▶ [TEXT BLOCK]
- - - - -

Bor. of Highlands v. Davis
This text of 305 A.2d 814 (Bor. of Highlands v. Davis) is published on Counsel Stack Legal Research, covering New Jersey Superior Court Appellate Division primary law. Counsel Stack provides free access to over 12 million legal documents including statutes, case law, regulations, and constitutions.
Opinion
BOROUGH OF HIGHLANDS, PLAINTIFF,
v.
JAMES T. DAVIS, DEFENDANT, AND RICHARD GILL, LUKE PENTA AND ROBERT WATERS, INDIVIDUALLY AND AS COUNCILMEN OF THE BOROUGH OF HIGHLANDS, DEFENDANTS-INTERVENORS.
Superior Court of New Jersey, Law Division.
*220 Mr. Edward C. Stokes argued the cause for plaintiff (Messrs. Stokes, Throckmorton & Cieri, Attorneys).
Mr. Henry J. Saling argued the cause for defendant, James T. Davis (Messrs. Saling, Moore, O'Mara & Coogan, Attorneys).
Mr. William G. Bassler argued the cause for defendants-intervenors (Labrecque, Parsons & Bassler, Attorneys).
LANE, J.S.C.
The complaint, filed on behalf of the Mayor of Highlands, seeks a declaratory judgment whether the Mayor or the majority of the governing body of the Borough of Highlands has the authority to make appointments and promotions in the Police Department. At a meeting of the Borough Council held November 9, 1972 defendant Davis was appointed by vote of the Council sergeant effective immediately but with the salary to start January 1, 1973. Defendants-intervenors voted in favor of the motion with the Mayor and one Councilman in opposition. By reason of a direct order from the Mayor, Davis has not assumed the duties of sergeant. He counterclaims to recover the differential between his salary as patrolman and the salary of sergeant from January 1, 1973 and counsel fees incurred in the defense of this action. The matter is before the court on final hearing.
Highlands adopted SMALL MUNICIPALITY PLAN B (N.J.S.A. 40:69A-133 to 138) effective July 1, 1956. It has not adopted the provisions of Title 11 (Civil Service).
Ordinance #200 adopted April 8, 1940 established a police department. That ordinance in pertinent part provided:
1. The Police Department of the Borough of Highlands shall consist of two senior Officers and one junior officer, and such other employees as the Council may from time to time appoint.

- - - - -

▶ [SUPPLIED DATA]
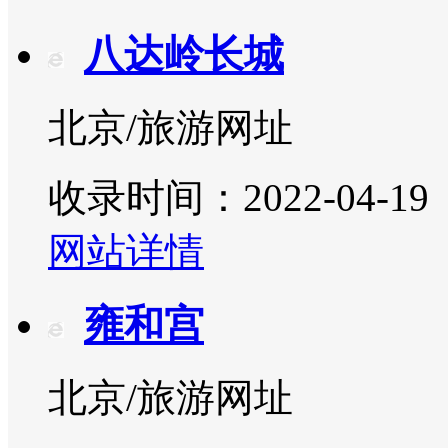
八达岭长城
北京/旅游网址
收录时间：2022-04-19
网站详情
雍和宫
北京/旅游网址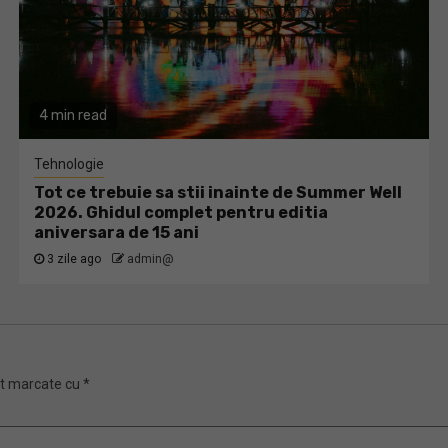
4 min read
Tehnologie
Tot ce trebuie sa stii inainte de Summer Well
2026. Ghidul complet pentru editia
aniversara de 15 ani
3 zile ago
admin@
nt marcate cu
*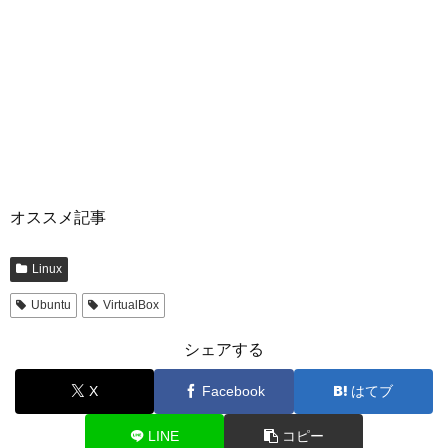
オススメ記事
Linux
Ubuntu
VirtualBox
シェアする
X
Facebook
はてブ
LINE
コピー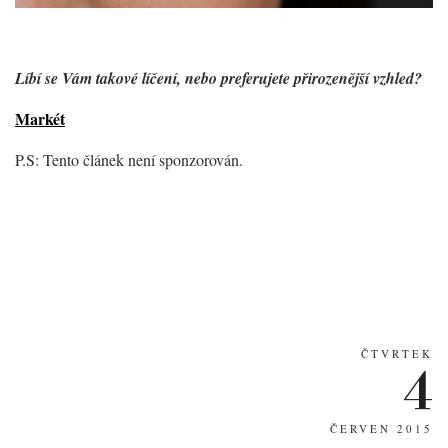
Líbí se Vám takové líčení, nebo preferujete přirozenější vzhled?
Markét
P.S: Tento článek není sponzorován.
ČTVRTEK
4
ČERVEN 2015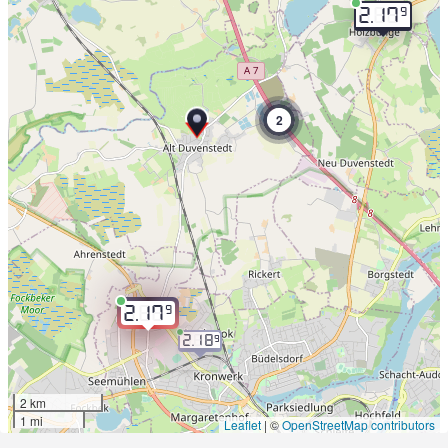
9
2.17
2
9
2.17
2.18
9
2 km
1 mi
Leaflet
|
©
OpenStreetMap contributors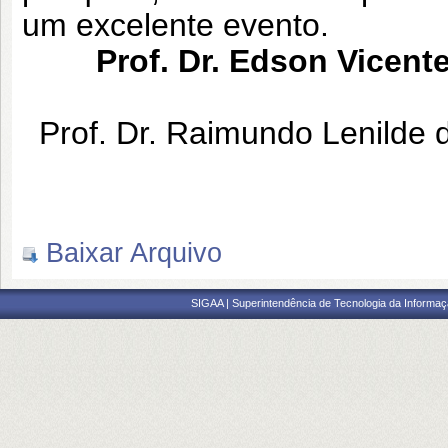
um excelente evento.
Prof. Dr. Edson Vicent
Prof. Dr. Raimundo Lenild
Baixar Arquivo
SIGAA | Superintendência de Tecnologia da Informaçã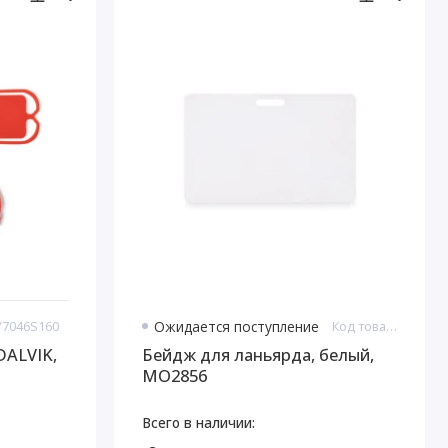
LY7046S160
Ожидается поступление
Код товара: 5.MO2856
DALVIK,
Бейдж для ланьярда, белый,
MO2856
Всего в наличии: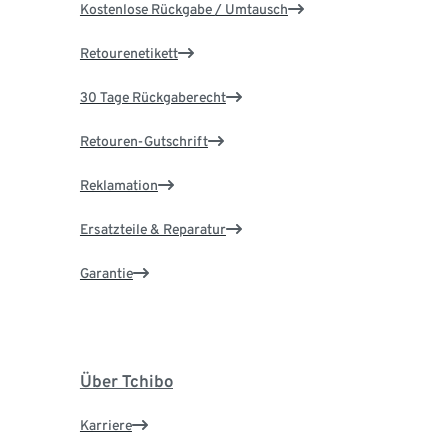
Kostenlose Rückgabe / Umtausch
Retourenetikett
30 Tage Rückgaberecht
Retouren-Gutschrift
Reklamation
Ersatzteile & Reparatur
Garantie
Über Tchibo
Karriere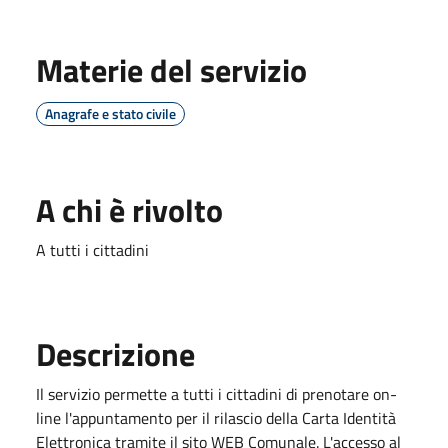
Materie del servizio
Anagrafe e stato civile
A chi è rivolto
A tutti i cittadini
Descrizione
Il servizio permette a tutti i cittadini di prenotare on-
line l'appuntamento per il rilascio della Carta Identità
Elettronica tramite il sito WEB Comunale. L'accesso al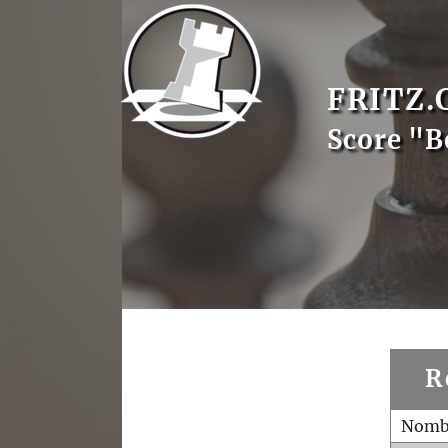
FRITZ.
Score "B
R
Nombr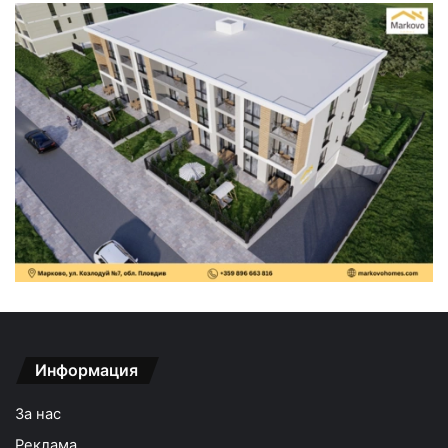
Информация
За нас
Реклама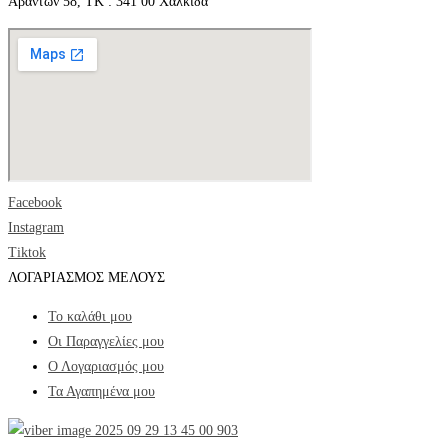
Αβάντων 58, ΤΚ : 341 00 Χαλκίδα
Facebook
Instagram
Tiktok
ΛΟΓΑΡΙΑΣΜΟΣ ΜΕΛΟΥΣ
Το καλάθι μου
Οι Παραγγελίες μου
Ο Λογαριασμός μου
Τα Αγαπημένα μου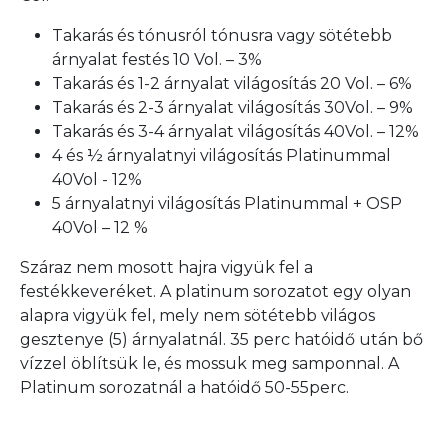
Takarás és tónusról tónusra vagy sötétebb
árnyalat festés 10 Vol. – 3%
Takarás és 1-2 árnyalat világosítás 20 Vol. – 6%
Takarás és 2-3 árnyalat világosítás 30Vol. – 9%
Takarás és 3-4 árnyalat világosítás 40Vol. – 12%
4 és ½ árnyalatnyi világosítás Platinummal
40Vol - 12%
5 árnyalatnyi világosítás Platinummal + OSP
40Vol – 12 %
Száraz nem mosott hajra vigyük fel a
festékkeveréket. A platinum sorozatot egy olyan
alapra vigyük fel, mely nem sötétebb világos
gesztenye (5) árnyalatnál. 35 perc hatóidő után bő
vízzel öblítsük le, és mossuk meg samponnal. A
Platinum sorozatnál a hatóidő 50-55perc.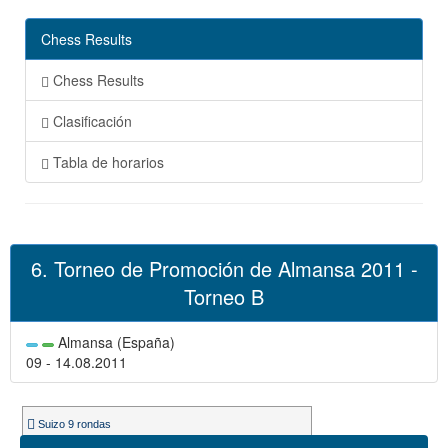
Chess Results
Chess Results
Clasificación
Tabla de horarios
6. Torneo de Promoción de Almansa 2011 -
Torneo B
Almansa (España)
09 - 14.08.2011
Suizo 9 rondas
Ritmo de juego 90m. + 30s.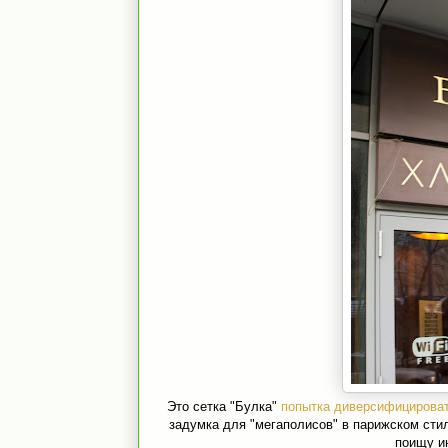
Это сетка "Булка"
попытка диверсифицирова
задумка для "мегаполисов" в парижском сти
поищу и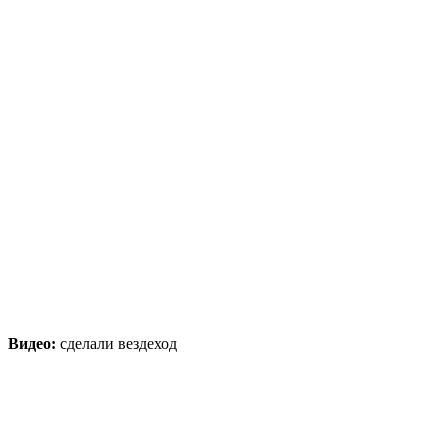
Видео:
сделали вездеход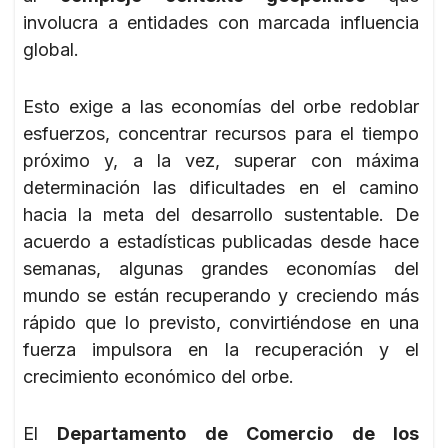
involucra a entidades con marcada influencia
global.
Esto exige a las economías del orbe redoblar
esfuerzos, concentrar recursos para el tiempo
próximo y, a la vez, superar con máxima
determinación las dificultades en el camino
hacia la meta del desarrollo sustentable. De
acuerdo a estadísticas publicadas desde hace
semanas, algunas grandes economías del
mundo se están recuperando y creciendo más
rápido que lo previsto, convirtiéndose en una
fuerza impulsora en la recuperación y el
crecimiento económico del orbe.
El
Departamento de Comercio de los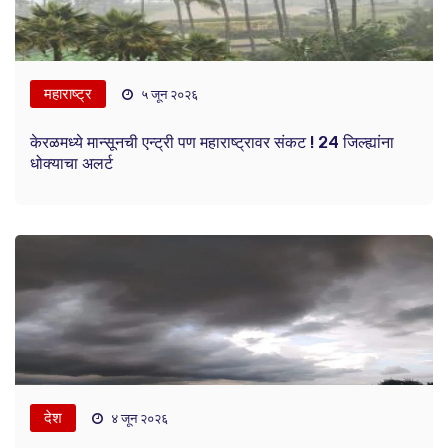
महाराष्ट्र
५ जून २०२६
केरळमध्ये मान्सूनची एन्ट्री पण महाराष्ट्रावर संकट ! 24 जिल्ह्यांना
धोक्याचा अलर्ट
देश
४ जून २०२६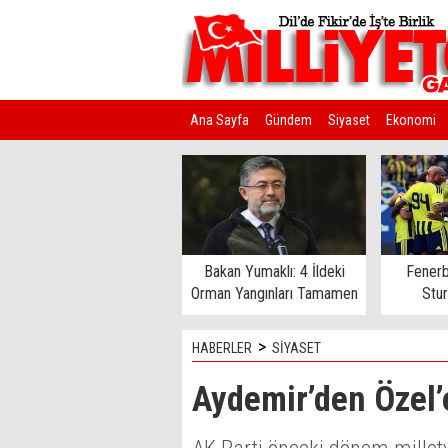
Ana Sayfa
Gündem
Siyaset
Ekonomi
Kim Kimdir?
Bakan Yumaklı: 4 İldeki
Fenerb
Orman Yangınları Tamamen
Stu
Kontrol Altında
>
HABERLER
SİYASET
Aydemir’den Özel’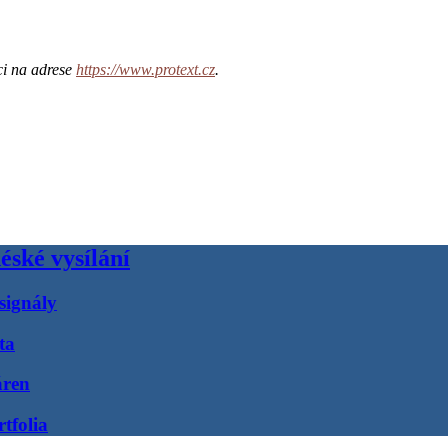
ci na adrese
https://www.protext.cz
.
éské vysílání
signály
ta
áren
tfolia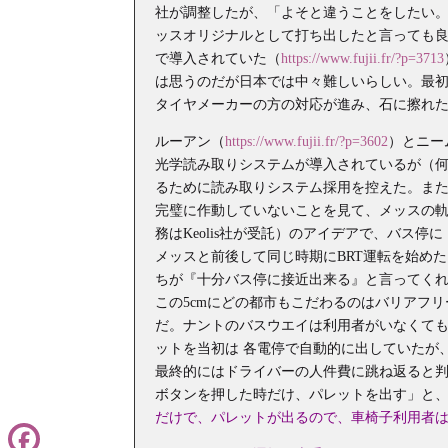
社が調整したが、「よそと違うことをしたい
ッスオリジナルとして打ち出したと言っても
で導入されていた（
https://www.fujii.fr/?p=3713
は思うのだが日本では中々難しいらしい。最
タイヤメーカーの方の対応が進み、石に擦れ
ルーアン（
https://www.fujii.fr/?p=3602
）とニー
光学読み取りシステムが導入されているが（何
るために読み取りシステム採用を控えた。ま
完璧に作動していないことを見て、メッスの軌
務はKeolis社が受託）のアイデアで、バス
メッスと前後して同じ時期にBRT運転を始め
ちが『十分バス停に接近出来る』と言ってく
この5cmにどの都市もこだわるのはバリアフ
だ。ナントのバスウエイは利用者がいなくて
ットを当初は 各電停で自動的に出していたが
最終的にはドライバーの人件費に跳ね返ると
ボタンを押した時だけ、パレットを出す」と、
だけで、パレットが出るので、車椅子利用者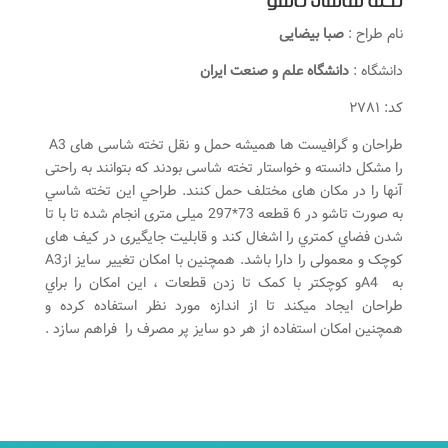
تخته شاسی تاشو
نام طراح :
صبا بیضایی
دانشگاه :
دانشگاه علم و صنعت ایران
کد: ۲۷۸۱
طراحان و گرافیست ها همیشه حمل و نقل تخته شاسی های A3
را مشكل دانسته و خواستار تخته شاسی بودند که بتوانند به راحتی
آنها را در مکان های مختلف حمل کنند. طراحي اين تخته شاسي
به صورت تاشو در 6 قطعه 73*297 میلی متری انجام شده تا با تا
شدن فضاي كمتري را اشغال کند و قابلیت جایگیری در کیف های
کوچک و معمولی را دارا باشد. همچنين با امکان تغيير سايز ازA3
به A4و کوچکتر با کمک تا زدن قطعات ، اين امكان را براي
طراحان ایجاد میکند تا از اندازه مورد نظر استفاده كرده و
همچنين امكان استفاده از هر دو سايز پر مصرف را فراهم سازد .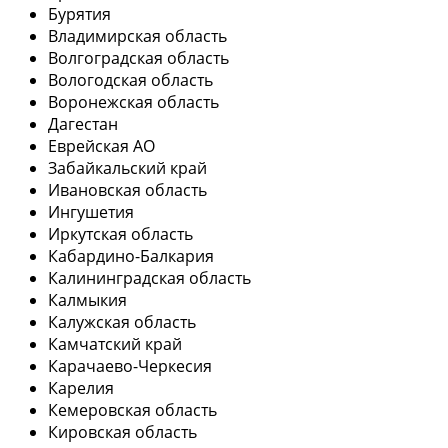
Бурятия
Владимирская область
Волгоградская область
Вологодская область
Воронежская область
Дагестан
Еврейская АО
Забайкальский край
Ивановская область
Ингушетия
Иркутская область
Кабардино-Балкария
Калининградская область
Калмыкия
Калужская область
Камчатский край
Карачаево-Черкесия
Карелия
Кемеровская область
Кировская область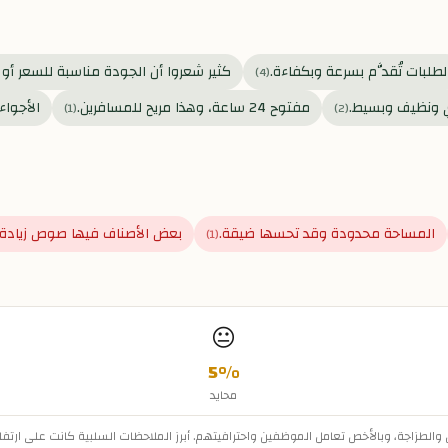
لطلبات تُقدَّم بسرعة وبكفاءة.
كثير شعروا أن الجودة مناسبة للسعر أو أ
)
4
(
 ونظيف وبسيط.
مفتوح 24 ساعة، وهذا مريح للمسافرين.
الأجواء
)
1
(
)
2
(
المساحة محدودة وقد تحسها ضيقة.
بعض الأصناف فيها صوص زيادة ع
)
1
(
😐
5
%
محايد
والطزاجة، وبالأخص تعامل الموظفين واحترافيتهم. أبرز الملاحظات السلبية كانت على ارتفا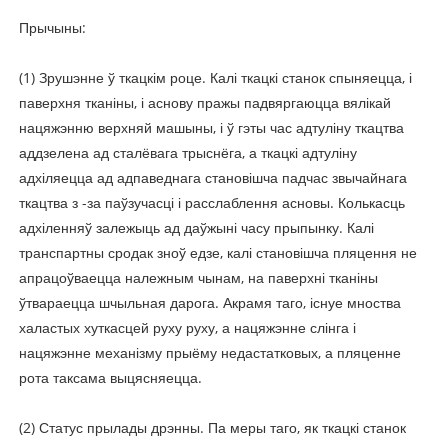
Прычыны:
(1) Зрушэнне ў ткацкім роце. Калі ткацкі станок спыняецца, і
паверхня тканіны, і аснову пражы падвяргаюцца вялікай
нацяжэнню верхняй машыны, і ў гэты час адтуліну ткацтва
аддзелена ад сталёвага трыснёга, а ткацкі адтуліну
адхіляецца ад адпаведнага становішча падчас звычайнага
ткацтва з -за паўзучасці і расслаблення асновы. Колькасць
адхіленняў залежыць ад даўжыні часу прыпынку. Калі
транспартны сродак зноў едзе, калі становішча пляцення не
апрацоўваецца належным чынам, на паверхні тканіны
ўтвараецца шчыльная дарога. Акрамя таго, існуе мноства
халастых хуткасцей руху руху, а нацяжэнне слінга і
нацяжэнне механізму прыёму недастатковых, а пляценне
рота таксама выцясняецца.
(2) Статус прылады дрэнны. Па меры таго, як ткацкі станок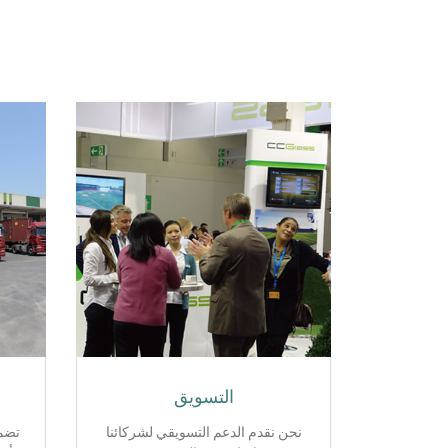
التسويق
نحن نقدم الدعم التسويقي لشركائنا
تضمن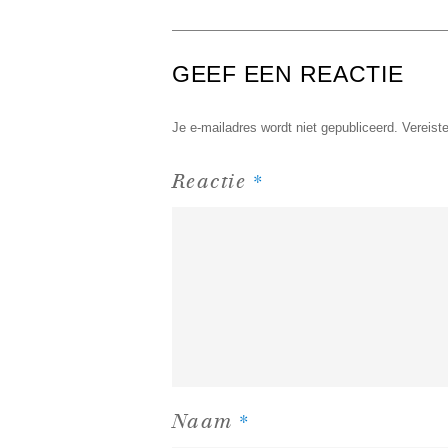
GEEF EEN REACTIE
Je e-mailadres wordt niet gepubliceerd.
Vereist
*
Reactie
*
Naam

- - - - -

▶ [ABOUT THIS TASK] How does the court opinion on police appointments in the Borough of Highlands go on after the first quoted section of Ordinance #200? Continue that opinion from its last sentence.

▶ [TASK RESPONSE]
*221 Ordinance #0-68-5 adopted April 16, 1968 amended Section 1 of Ordinance #200 to provide:
(1) The Police Department of the Borough of Highlands shall consist of a chief of Police, a Captain of Police, one or more Sergents [sic] of Police and as many police officers as the council may from time to time appoint.
N.J.S.A. 40:69A-133 makes applicable to those municipalities adopting SMALL MUNICIPALITY PLAN B the provisions of N.J.S.A. 40:69A-120 to N.J.S.A. 40:69A-132, as well as certain other provisions of the Faulkner Act including N.J.S.A. 40:69A-28. The Mayor contends that under N.J.S.A. 40:69A-122 he has the appointment power to and within the police department with the advice and consent of the Council. N.J.S.A. 40:69A-122 provides:
An assessor, a tax collector, an attorney, a clerk, a treasurer and such other officers as may be provided by ordinance shall be appointed by the mayor with the advice and consent of the council. One person may be appointed to two or more such offices, except that one person shall not be the assessor and treasurer, or assessor and collector.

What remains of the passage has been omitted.